Bug 18574 - [4.0 Regression] bootstrap comprison failed
Summary: [4.0 Regression] bootstrap comprison failed
Status: RESOLVED FIXED
Alias: None
Product: gcc
Classification: Unclassified
Component: middle-end (show other bugs)
Version: 4.0.0
: P2 critical
Target Milestone: 4.0.0
Assignee: Jeffrey A. Law
URL:
Keywords: build, wrong-code
Depends on:
Blocks:
 
Reported: 2004-11-20 00:42 UTC by H.J. Lu
Modified: 2004-11-21 18:12 UTC (History)
3 users (show)

See Also:
Host:
Target:
Build:
Known to work:
Known to fail:
Last reconfirmed: 2004-11-20 14:12:48


Attachments
PPP (352 bytes, text/plain)
2004-11-21 15:03 UTC, Jeffrey A. Law
Details

Note You need to log in before you can comment on or make changes to this bug.
Description H.J. Lu 2004-11-20 00:42:48 UTC
With gcc 4.0 from CVS at Sat Nov 20 00:13:50 UTC 2004, I got

Bootstrap comparison failure!
./fold-const.o differs
cp/decl.o differs
make[3]: *** [gnucompare] Error 1
make[3]: Leaving directory `/export/build/gnu/gcc/build-x86_64-linux/gcc'
make[2]: *** [bootstrap] Error 2

The differences are in debug sections.
Comment 1 Eric Botcazou 2004-11-20 12:59:03 UTC
I can't reproduce with:

cat LAST_UPDATED
Sat Nov 20 11:33:24 CET 2004
Sat Nov 20 10:33:24 UTC 2004

Configured with: /home/eric/cvs/gcc/configure amd64-mandrake-linux-gnu
--prefix=/home/eric/install/gcc/native --enable-__cxa_atexit
--enable-languages=c,c++,objc,f95,java
--enable-checking=assert,misc,tree,rtl,rtlflag --disable-libmudflap
Thread model: posix
gcc version 4.0.0 20041120 (experimental)

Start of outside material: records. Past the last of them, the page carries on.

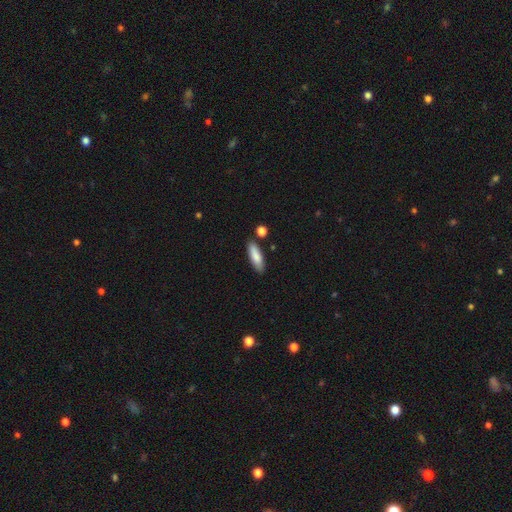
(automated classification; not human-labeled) This is clearly a smooth galaxy (85%). How rounded: possibly in between (50%). Merging: clearly none (81%).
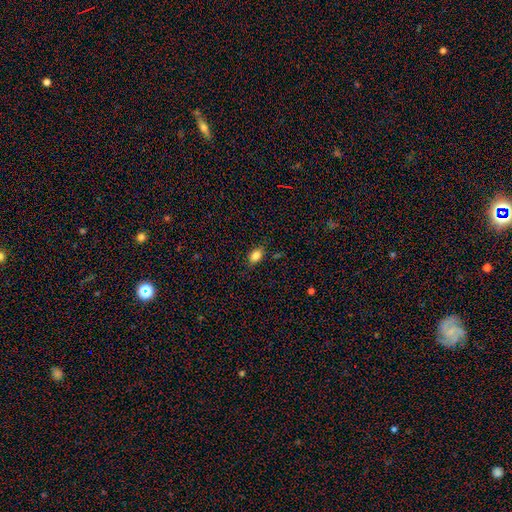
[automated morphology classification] This is clearly a smooth galaxy (84%). How rounded: clearly in between (81%). Merging: clearly none (82%).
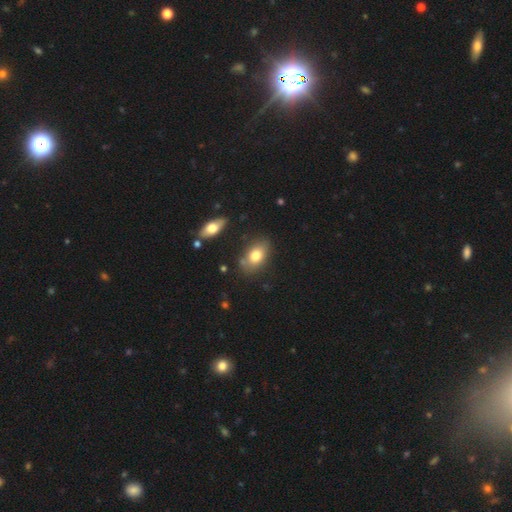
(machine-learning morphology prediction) Smooth or featured?
  - smooth: 77% *
  - featured or disk: 15%
  - star or artifact: 8%
How rounded?
  - in between: 86% *
  - round: 11%
  - cigar-shaped: 3%
Merging?
  - none: 76% *
  - minor disturbance: 15%
  - merger: 5%
  - major disturbance: 4%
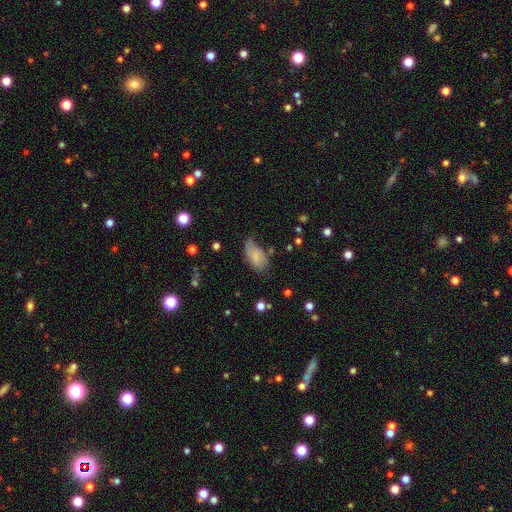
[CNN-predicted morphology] This is likely a smooth galaxy (75%). How rounded: clearly in between (93%). Merging: marginally minor disturbance (40%).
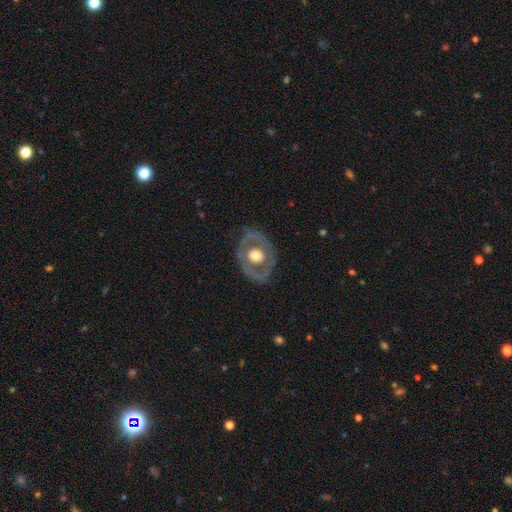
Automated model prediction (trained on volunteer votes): Smooth or featured?
  - featured or disk: 59% *
  - smooth: 36%
  - star or artifact: 5%
Edge-on disk?
  - no: 93% *
  - yes: 7%
Bar?
  - no: 88% *
  - weak: 9%
  - strong: 3%
Spiral arms?
  - no: 86% *
  - yes: 14%
Bulge size?
  - moderate: 53% *
  - large: 39%
  - small: 4%
  - dominant: 2%
  - none: 1%
Merging?
  - none: 79% *
  - minor disturbance: 14%
  - major disturbance: 7%
  - merger: 1%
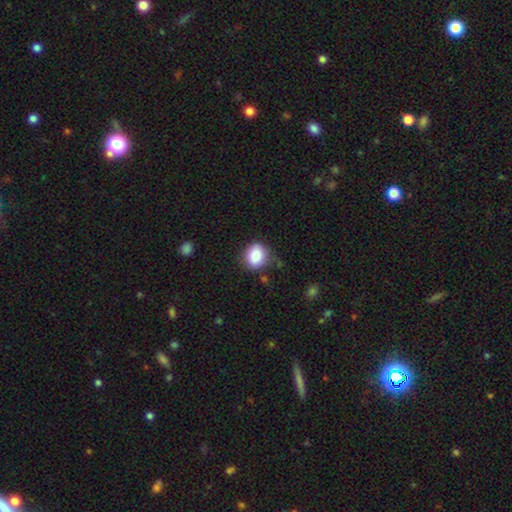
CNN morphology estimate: This is clearly a smooth galaxy (85%). How rounded: possibly round (59%). Merging: likely none (76%).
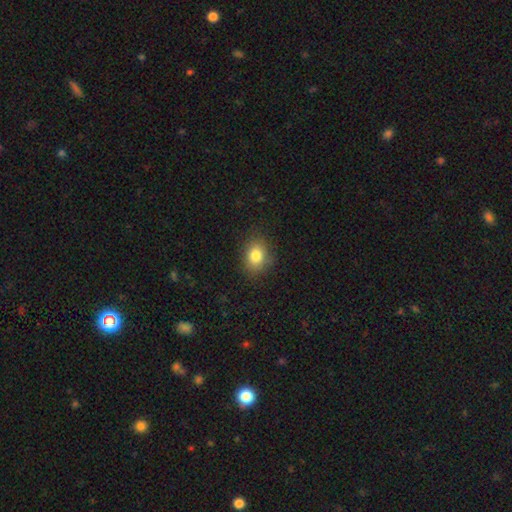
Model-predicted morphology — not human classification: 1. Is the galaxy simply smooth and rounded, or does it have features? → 82% smooth, 10% star or artifact, 8% featured or disk.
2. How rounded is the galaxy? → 56% in between, 42% round, 1% cigar-shaped.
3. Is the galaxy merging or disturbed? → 83% none, 13% minor disturbance, 3% major disturbance, 1% merger.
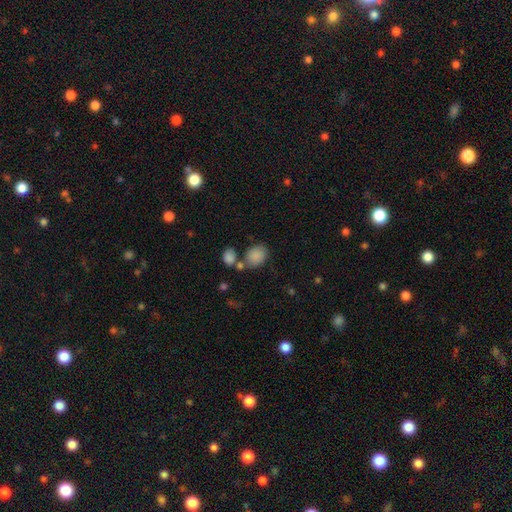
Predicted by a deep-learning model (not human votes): smooth 86%, star or artifact 8%, featured or disk 5%. Down the decision tree: how rounded — in between (63%); merging — none (57%).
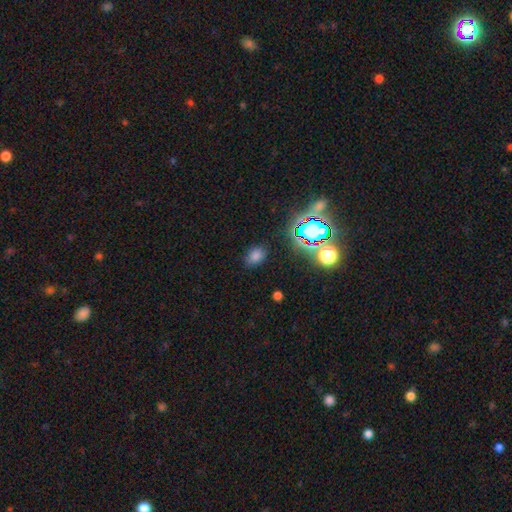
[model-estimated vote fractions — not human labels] Smooth or featured? Predicted: smooth (p=0.66). How rounded? Predicted: in between (p=0.68). Merging? Predicted: none (p=0.82).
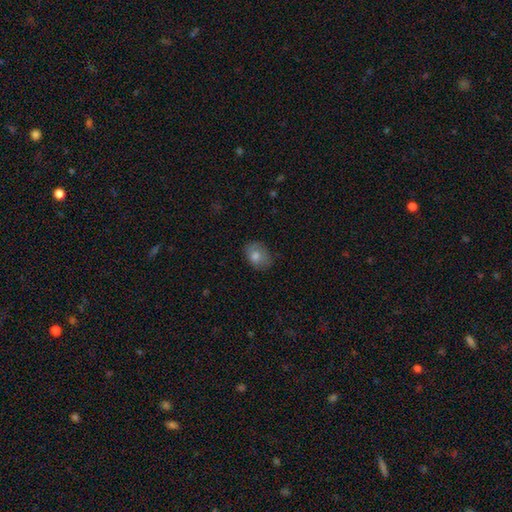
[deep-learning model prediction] Smooth or featured: smooth — 77% (featured or disk — 13%)
How rounded: in between — 66% (round — 33%)
Merging: none — 79% (minor disturbance — 17%)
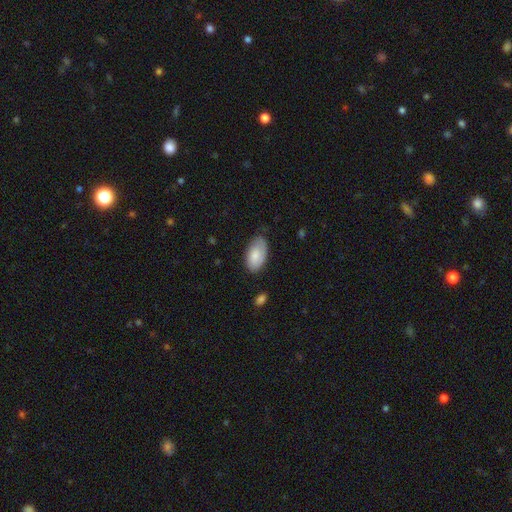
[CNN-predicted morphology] Q: Smooth or featured?
A: smooth (80%); runner-up: featured or disk (15%)
Q: How rounded?
A: in between (95%); runner-up: round (3%)
Q: Merging?
A: none (68%); runner-up: minor disturbance (25%)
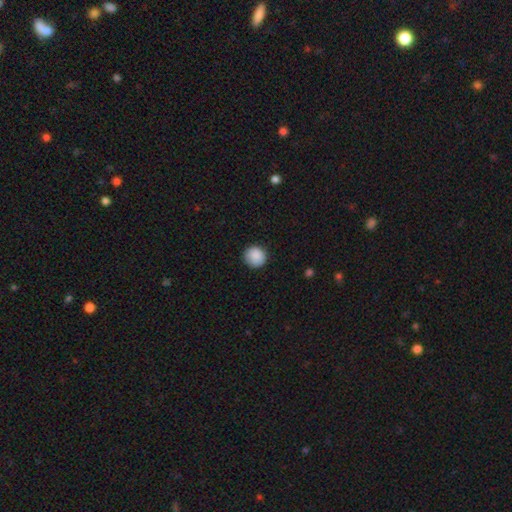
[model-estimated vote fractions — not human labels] Smooth or featured?
  - smooth: 89% *
  - star or artifact: 8%
  - featured or disk: 3%
How rounded?
  - round: 94% *
  - in between: 5%
  - cigar-shaped: 1%
Merging?
  - none: 89% *
  - minor disturbance: 8%
  - major disturbance: 2%
  - merger: 1%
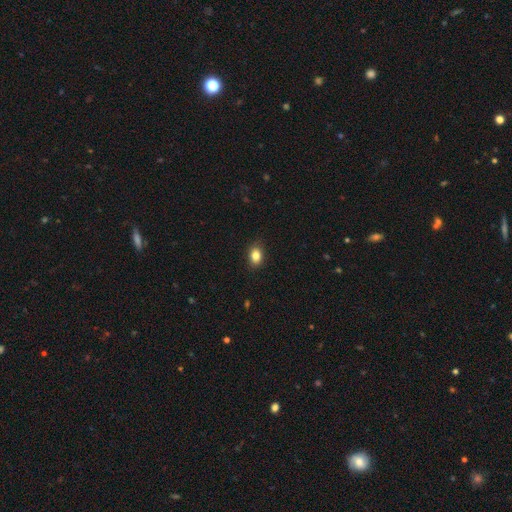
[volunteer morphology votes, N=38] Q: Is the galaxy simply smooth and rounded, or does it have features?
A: smooth — 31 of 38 (82%).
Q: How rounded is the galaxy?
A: in between — 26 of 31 (84%).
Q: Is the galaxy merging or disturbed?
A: none — 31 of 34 (91%).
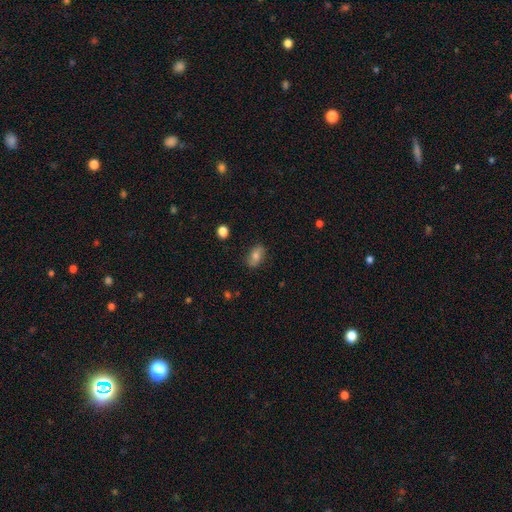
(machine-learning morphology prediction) A smooth galaxy with no disk features (73%) that is in between round and cigar-shaped (87%). Merging: none (82%).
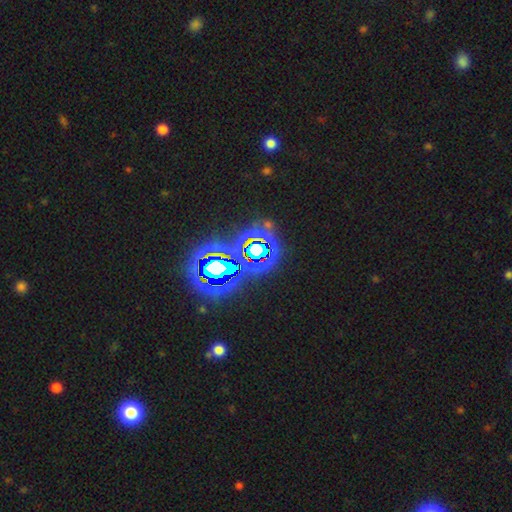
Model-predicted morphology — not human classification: A star or artifact, not a galaxy (81%).

Vote fractions:
- Smooth or featured? star or artifact: 81% / smooth: 11% / featured or disk: 8%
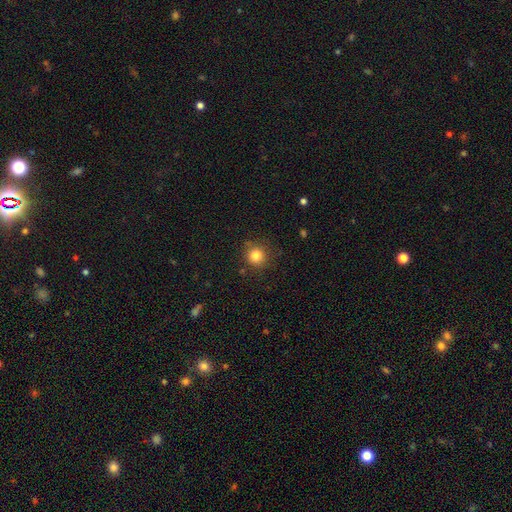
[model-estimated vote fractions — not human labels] The model was most divided on "smooth or featured": smooth: 83%, star or artifact: 12%, featured or disk: 5%. More confident: how rounded — round (91%); merging — none (85%).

However, I'm seeing a bootstrap comparison failure on sparc-sun-solaris2.5.1:

Bootstrap comparison failure!
./fold-const.o differs
cp/typeck.o differs

and sparc-sun-solaris2.6:

Bootstrap comparison failure!
./fold-const.o differs

but not on sparc*-sun-solaris2.x (x >=7).
Comment 2 Eric Botcazou 2004-11-20 13:40:48 UTC
> However, I'm seeing a bootstrap comparison failure on sparc-sun-solaris2.5.1:
> 
> Bootstrap comparison failure!
> ./fold-const.o differs
> cp/typeck.o differs
> 
> and sparc-sun-solaris2.6:
> 
> Bootstrap comparison failure!
> ./fold-const.o differs

The differences are only in debug sections too.  And both targets use STABS,
unlike sparc*-sun-solaris2.x (x>=7) that have switched to DWARF-2.
Comment 3 Serge Belyshev 2004-11-20 14:01:46 UTC
I can confirm this on i686-pc-linux-gnu:

Bootstrap comparison failure!
./fold-const.o differs
./loop.o differs
Comment 4 Eric Botcazou 2004-11-20 14:12:47 UTC
At this point we can say that there is a problem somewhere.
Comment 5 Andreas Tobler 2004-11-20 15:47:09 UTC
I get differs too on powerpc-apple-darwin7.6.0 with --enable-checking (and without):
Bootstrap comparison failure!
./combine.o differs
./convert.o differs
./fold-const.o differs
cp/parser.o differs
cp/typeck.o differs
java/parse.o differs

These failure starts just after my patch to tree-vectorizer.c (My patch
bootstraps successful)

Either this: 
http://gcc.gnu.org/ml/gcc-cvs/2004-11/msg00935.html

Or this patch seem responsible:

http://gcc.gnu.org/ml/gcc-cvs/2004-11/msg00936.html

I could reproduce it.

with cvs update -D before these patches -> ok.
cvs update -D after these patches, nok.
Comment 6 H.J. Lu 2004-11-20 17:33:20 UTC
I have verified that this patch

http://gcc.gnu.org/ml/gcc-patches/2004-11/msg01624.html

is the cause.
Comment 7 H.J. Lu 2004-11-20 21:47:47 UTC
FYI, I saw the same problem on Linux/ia64, Linux/ia32 and Linux/x86_64. I am
using the last binutils from CVS if that matters.
Comment 8 Andrew Pinski 2004-11-20 21:56:53 UTC
I see it on i686-pc-linux-gnu, i686-pc-openbsd3.1 and powerpc-darwin.  My linux box has 1GB of 
memory, maybe this is a GC problem but I really dout it.
Comment 9 Jeffrey A. Law 2004-11-20 23:20:46 UTC
Subject: Re:  [4.0 Regression] bootstrap comprison
	failed

On Sat, 2004-11-20 at 21:56 +0000, pinskia at gcc dot gnu dot org wrote:
> ------- Additional Comments From pinskia at gcc dot gnu dot org  2004-11-20 21:56 -------
> I see it on i686-pc-linux-gnu, i686-pc-openbsd3.1 and powerpc-darwin.  My linux box has 1GB of 
> memory, maybe this is a GC problem but I really dout it.
Actually, it has all the classic signs of a GC issue.

jeff


Comment 10 Jeffrey A. Law 2004-11-21 04:24:33 UTC
Subject: Re:  [4.0 Regression] bootstrap comprison
	failed

On Sat, 2004-11-20 at 21:56 +0000, pinskia at gcc dot gnu dot org wrote:
> ------- Additional Comments From pinskia at gcc dot gnu dot org  2004-11-20 21:56 -------
> I see it on i686-pc-linux-gnu, i686-pc-openbsd3.1 and powerpc-darwin.  My linux box has 1GB of 
> memory, maybe this is a GC problem but I really dout it.
Unable to reproduce on my PPC box either.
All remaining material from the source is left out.